Provided passage ::
════════

Below you see a picture of my recent compute spending (filtered to Lambda). While the first few days don’t incur any spending due to the free tier, the following days show spending and also savings (red bar in the negatives). My Savings Plan covers roughly $0.6 each day.

Note that this does not mean that I save $0.6 each day. Instead I’ve bought the compute in advance and back then got a 17% discount compared to On-Demand. Now that prepaid compute lowers my daily spending.

What options are there?

When picking a savings plan, there are two major questions to answer: For how long do you commit and when do you want to pay?

You can pick a term length of 1 or 3 years. The longer, the better your rates for Fargate. For Lambda the term length doesn’t seem to matter in terms of pricing. As for the payment options, you can choose between “No upfront”, “Partial upfront” and “All upfront”. The more upfront, the better your rates.

What do these upfront terms mean?

No upfront: Monthly charges
Partial upfront: 50% when you buy the savings plan, the rest as monthly charges
All upfront: One payment when you buy the plan

Here is an overview of the possible savings rates for us-east-1 as of 2020-06-28. Please check the rates for your region before making any purchase.

Lambda

Payment Option	Term Length	Savings over On-Demand
No upfront	1/3 year(s)	12%
Partial upfront	1/3 year(s)	15%
All upfront	1/3 year(s)	17%

Fargate

Payment Option	Term Length	Savings over On-Demand
No upfront	1 year	20%
Partial upfront	1 year	25%
All upfront	1 year	27%
No upfront	3 years	45%
Partial upfront	3 years	50%
All upfront	3 years	52%

How do I pick the right plan?

If your compute spending is above $0.10 per hour AWS will give you recommendations for Savings Plans which also account for variable usage patterns. Have a look at those numbers before doing your own calculations. My spending was too low for any recommendations.

The key to picking the right savings plan is to understand your recent and future spending. Once you know how much you regularly spend, I suggest that you pick a small amount to start with. As a rule of thumb you can pick 50% of your hourly spending. Only once you have data on how well the small savings plan works should you consider committing to more.

Understand your current spending

Start by opening the AWS Cost Explorer. If you haven’t used it before, enable the Cost Explorer now.

In the top of the graph select Daily as the granularity, and filter the services to only show “Lambda” and “EC2 Container Service” (= Fargate). If you can select Hourly that’s even better, but be aware that Hourly granularity incurs additional charges.

“The Hourly commitment is the Savings Plans rate, and not the On-demand spend. (AWS Docs)”. This means that when you see an hourly spending of $1, the according hourly commitment with a savings rate of 17% is $1 * (1-17%) = $0.83.

════════

Data excerpt ::
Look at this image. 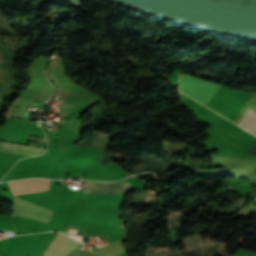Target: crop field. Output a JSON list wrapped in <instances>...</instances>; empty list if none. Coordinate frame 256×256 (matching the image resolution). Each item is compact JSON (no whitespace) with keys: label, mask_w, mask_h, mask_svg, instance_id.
<instances>
[{"label":"crop field","mask_w":256,"mask_h":256,"mask_svg":"<svg viewBox=\"0 0 256 256\" xmlns=\"http://www.w3.org/2000/svg\"><path fill=\"white\" fill-rule=\"evenodd\" d=\"M13 210L14 215L16 216L47 223L50 222V218L53 213L50 210L42 208L26 200L18 199L16 197H14L13 201Z\"/></svg>","instance_id":"8a807250"},{"label":"crop field","mask_w":256,"mask_h":256,"mask_svg":"<svg viewBox=\"0 0 256 256\" xmlns=\"http://www.w3.org/2000/svg\"><path fill=\"white\" fill-rule=\"evenodd\" d=\"M14 195L48 191L49 180L25 179L8 182Z\"/></svg>","instance_id":"ac0d7876"},{"label":"crop field","mask_w":256,"mask_h":256,"mask_svg":"<svg viewBox=\"0 0 256 256\" xmlns=\"http://www.w3.org/2000/svg\"><path fill=\"white\" fill-rule=\"evenodd\" d=\"M129 183H108L89 181L84 192L125 195Z\"/></svg>","instance_id":"34b2d1b8"},{"label":"crop field","mask_w":256,"mask_h":256,"mask_svg":"<svg viewBox=\"0 0 256 256\" xmlns=\"http://www.w3.org/2000/svg\"><path fill=\"white\" fill-rule=\"evenodd\" d=\"M79 243L69 237L58 233L47 250L44 252L46 256H65Z\"/></svg>","instance_id":"412701ff"},{"label":"crop field","mask_w":256,"mask_h":256,"mask_svg":"<svg viewBox=\"0 0 256 256\" xmlns=\"http://www.w3.org/2000/svg\"><path fill=\"white\" fill-rule=\"evenodd\" d=\"M46 149L23 146L17 144L1 143L0 142V152L14 153L20 155L34 156L45 152Z\"/></svg>","instance_id":"f4fd0767"},{"label":"crop field","mask_w":256,"mask_h":256,"mask_svg":"<svg viewBox=\"0 0 256 256\" xmlns=\"http://www.w3.org/2000/svg\"><path fill=\"white\" fill-rule=\"evenodd\" d=\"M238 125L256 134V113L248 109Z\"/></svg>","instance_id":"dd49c442"}]
</instances>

════════

Written exercise 1 :: Summarize the AWS Savings Plans passage above in two sentences.
Written exercise 2 :: Write out the part of the savings plans passage starting with "You can pick a" and going on through "upfront terms mean?".

Full response 1 :: AWS Savings Plans for Lambda and Fargate let you buy compute in advance for a 1- or 3-year term, paying with no upfront, partial upfront, or all upfront charges, in exchange for discounts over On-Demand rates. In us-east-1 as of 2020-06-28, Lambda savings ran from 12% to 17% for either term, while Fargate savings ran from 20% to 52%, with longer terms and more upfront payment giving better rates.

Full response 2 ::
You can pick a term length of 1 or 3 years. The longer, the better your rates for Fargate. For Lambda the term length doesn’t seem to matter in terms of pricing. As for the payment options, you can choose between “No upfront”, “Partial upfront” and “All upfront”. The more upfront, the better your rates.

What do these upfront terms mean?